**Provided passage**
* * *
I have created https://mozilla-hub.atlassian.net/browse/TP1-775 to capture this work, and will start working on it now!

jhonatan-lopes commented 1 month ago

Hey @danielfmiranda, I was aware of this issue when I wrote up the BaseLinkBlock. The idea was to make sure that devs were intentional in where they set the label so that we don't run into the same issues again and to have a unified approach towards links, e.g. they should link somewhere and have a label -- that's the basic functionality.

In places where label is replaced by something else (like the caption), I would rather remove the label in that place only than try to rewrite the whole BaseLinkBlock for this. I think this will result in the same problems down the line: some links will have labels, others won't and that's an issue.

For blocks that currently have a label but with a different name, I would do a data migration to convert the old field into a label now. There are examples on how to do this on the "example implementation" on the nav work. For CardGrid, for instance, the migration would be to migrate the link that is on link_url to external_url and link_label to the label field, and then delete link_label and link_url.

For blocks where we don't want to keep the label (thinking quite carefully about this), we can remove the label from the block in the init method of the derived class. Something like:

class MyBlockWithoutLabel(BaseLinkBlock):
    def __init__(self, local_blocks=None, **kwargs):
        super().__init__(local_blocks, **kwargs)
        self.child_blocks = self.base_blocks.copy()
        self.child_blocks.pop("label") # this will remove "label" from the child blocks
danielfmiranda commented 1 month ago

Thanks @jhonatan-lopes!

This simplifies things greatly 🙌 and would remove the need of creating any more classes, besides the "BlockWithoutLabel" one.

danielfmiranda commented 1 month ago

Hi @jhonatan-lopes! I have implemented your suggestion and its working great in terms of removing the label field when its not needed.

However, one thing I am noticing is that the "link_to" required choice select box is preventing the page from being saved in situations where the URL field should be optional. Screenshot 2024-06-06 at 16-28-21 Editing Donate help page Donate Help - Wagtail

I am looking into solutions for this now, but was wondering if you may have any suggestions that come to mind?

Thanks!

jhonatan-lopes commented 1 month ago

You could wrap it up in a ListBlock:

class MyBlockWithOptionalLink(StructBlock):
    link = ListBlock(LinkBlock, min_num=0, max_num=1)

where LinkBlock is the one that you wrote without a label (it has to be a concrete implementation of BaseLinkBlock).

Another thing I'm seeing there is that the JS is not hiding the link fields dynamically. To do that, you need to register concrete implementations of BaseLinkBlock with its adapter. See https://github.com/MozillaFoundation/foundation.mozilla.org/blob/67bfafa42eff1051da722d96640e8546c50a5755/network-api/networkapi/nav/blocks.py#L50 for an example

danielfmiranda commented 1 month ago

Thanks @jhonatan-lopes! 👍
* * *
**Dataset section**
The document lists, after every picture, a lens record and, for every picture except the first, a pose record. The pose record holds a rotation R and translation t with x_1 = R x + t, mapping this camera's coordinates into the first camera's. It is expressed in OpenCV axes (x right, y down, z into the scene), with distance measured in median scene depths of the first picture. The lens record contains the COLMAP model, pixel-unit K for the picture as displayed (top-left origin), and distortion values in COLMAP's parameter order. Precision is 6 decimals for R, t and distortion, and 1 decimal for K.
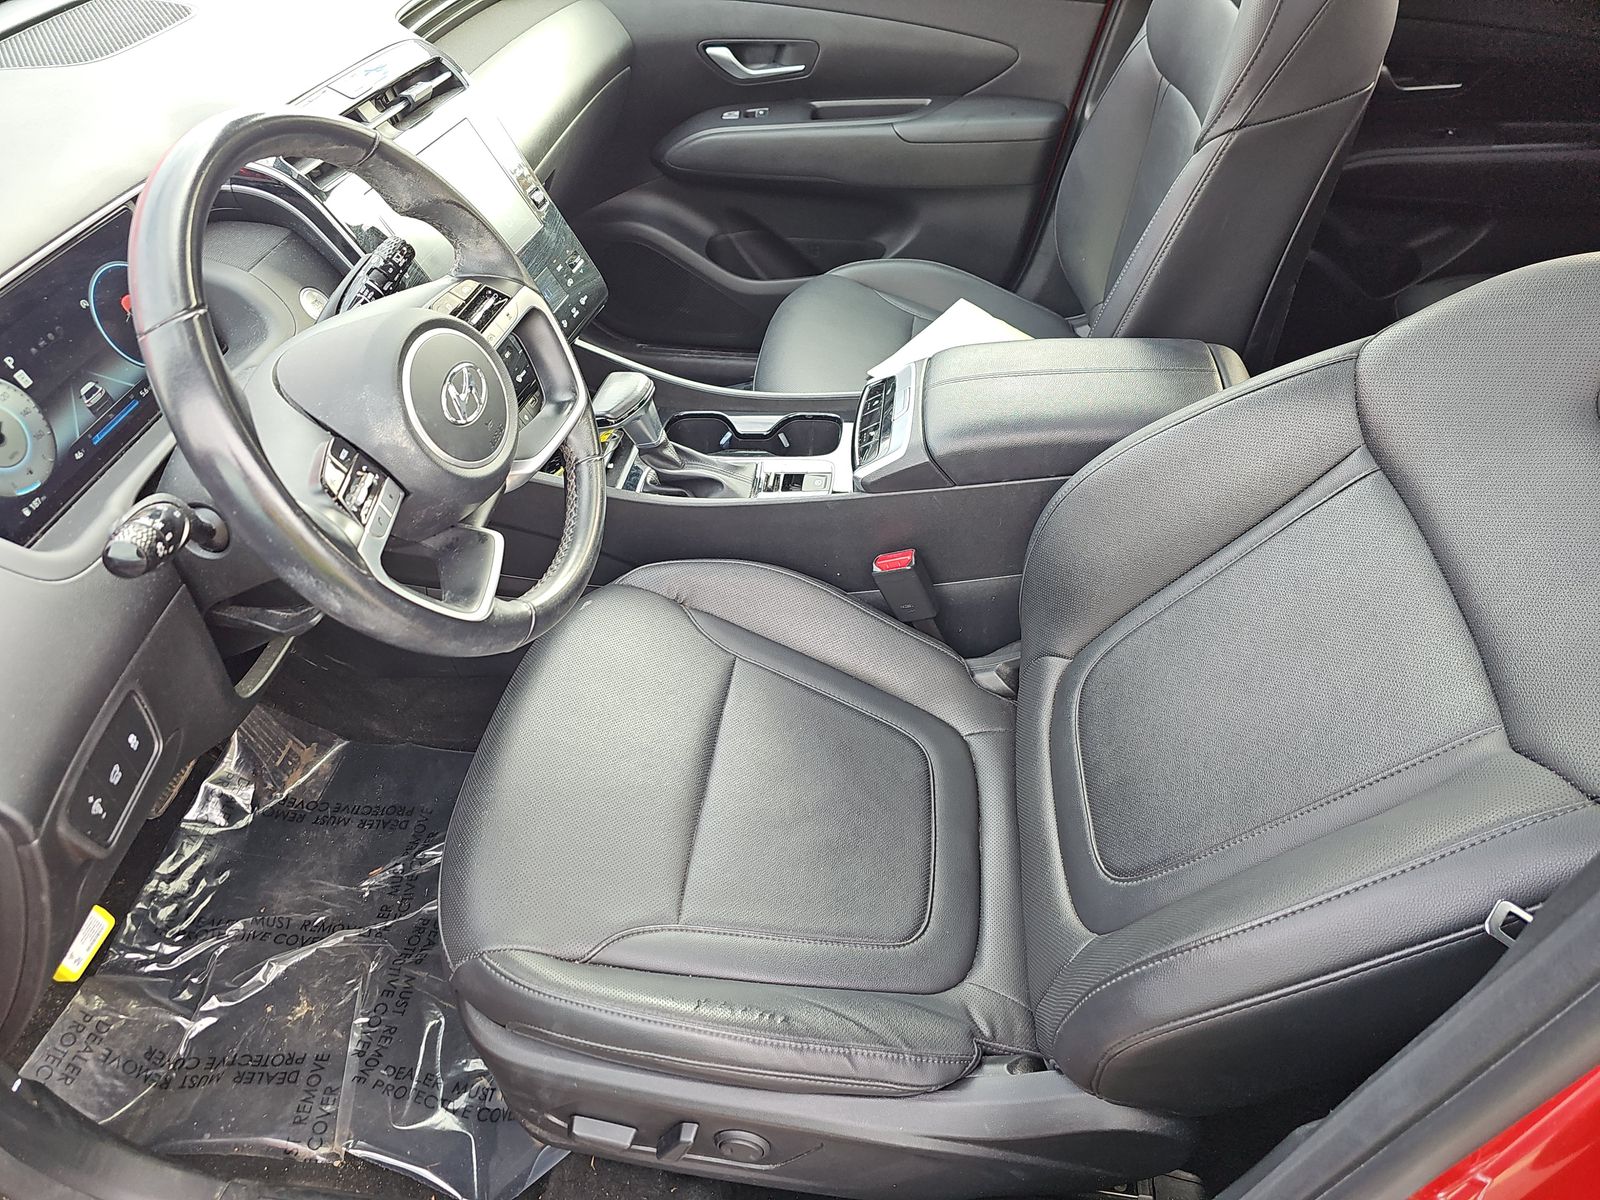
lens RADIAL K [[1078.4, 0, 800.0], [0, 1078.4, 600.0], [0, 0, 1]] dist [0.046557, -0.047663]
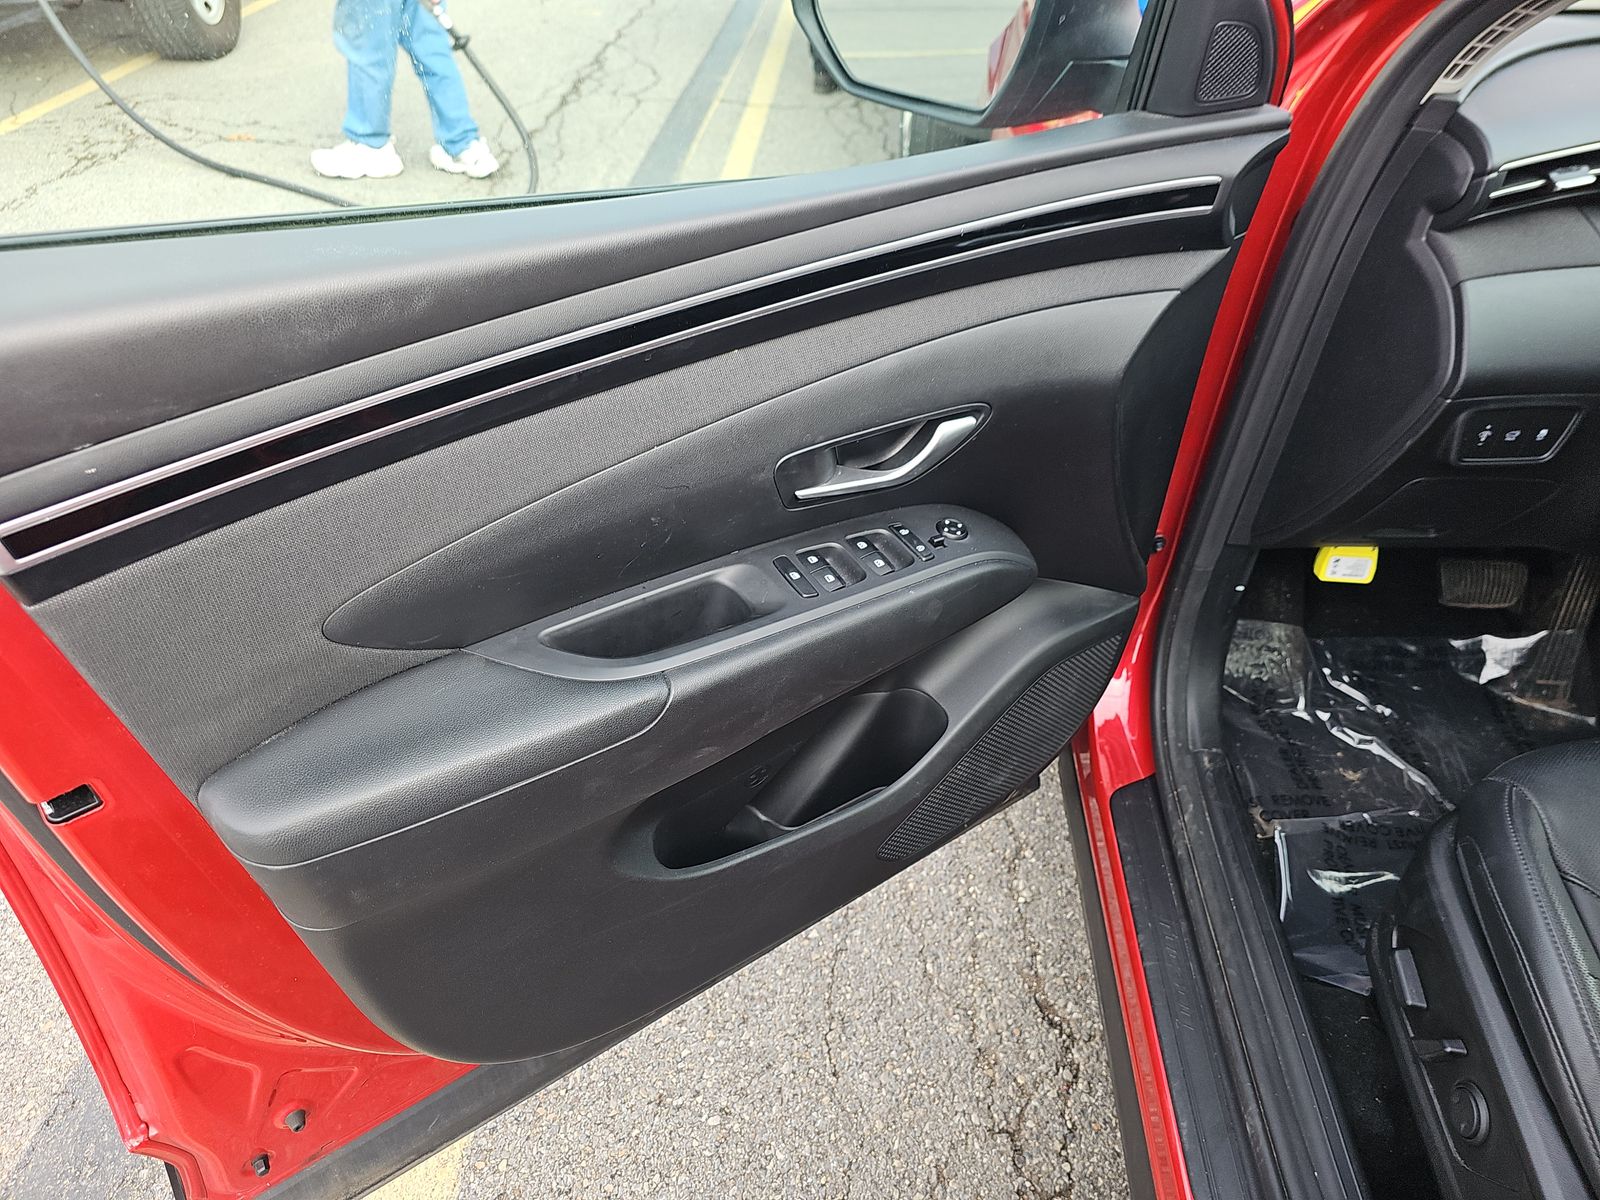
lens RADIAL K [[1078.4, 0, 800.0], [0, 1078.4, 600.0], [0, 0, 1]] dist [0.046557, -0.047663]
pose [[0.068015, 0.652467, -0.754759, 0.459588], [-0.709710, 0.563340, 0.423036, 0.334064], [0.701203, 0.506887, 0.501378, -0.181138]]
* * *
Rewrite the stretch of the link block discussion that opens with "However, one thing" and closes with "implementation of BaseLinkBlock).", swapping "ListBlock" for "StreamBlock" each time it appears.

However, one thing I am noticing is that the "link_to" required choice select box is preventing the page from being saved in situations where the URL field should be optional. Screenshot 2024-06-06 at 16-28-21 Editing Donate help page Donate Help - Wagtail

I am looking into solutions for this now, but was wondering if you may have any suggestions that come to mind?

Thanks!

jhonatan-lopes commented 1 month ago

You could wrap it up in a StreamBlock:

class MyBlockWithOptionalLink(StructBlock):
    link = StreamBlock(LinkBlock, min_num=0, max_num=1)

where LinkBlock is the one that you wrote without a label (it has to be a concrete implementation of BaseLinkBlock).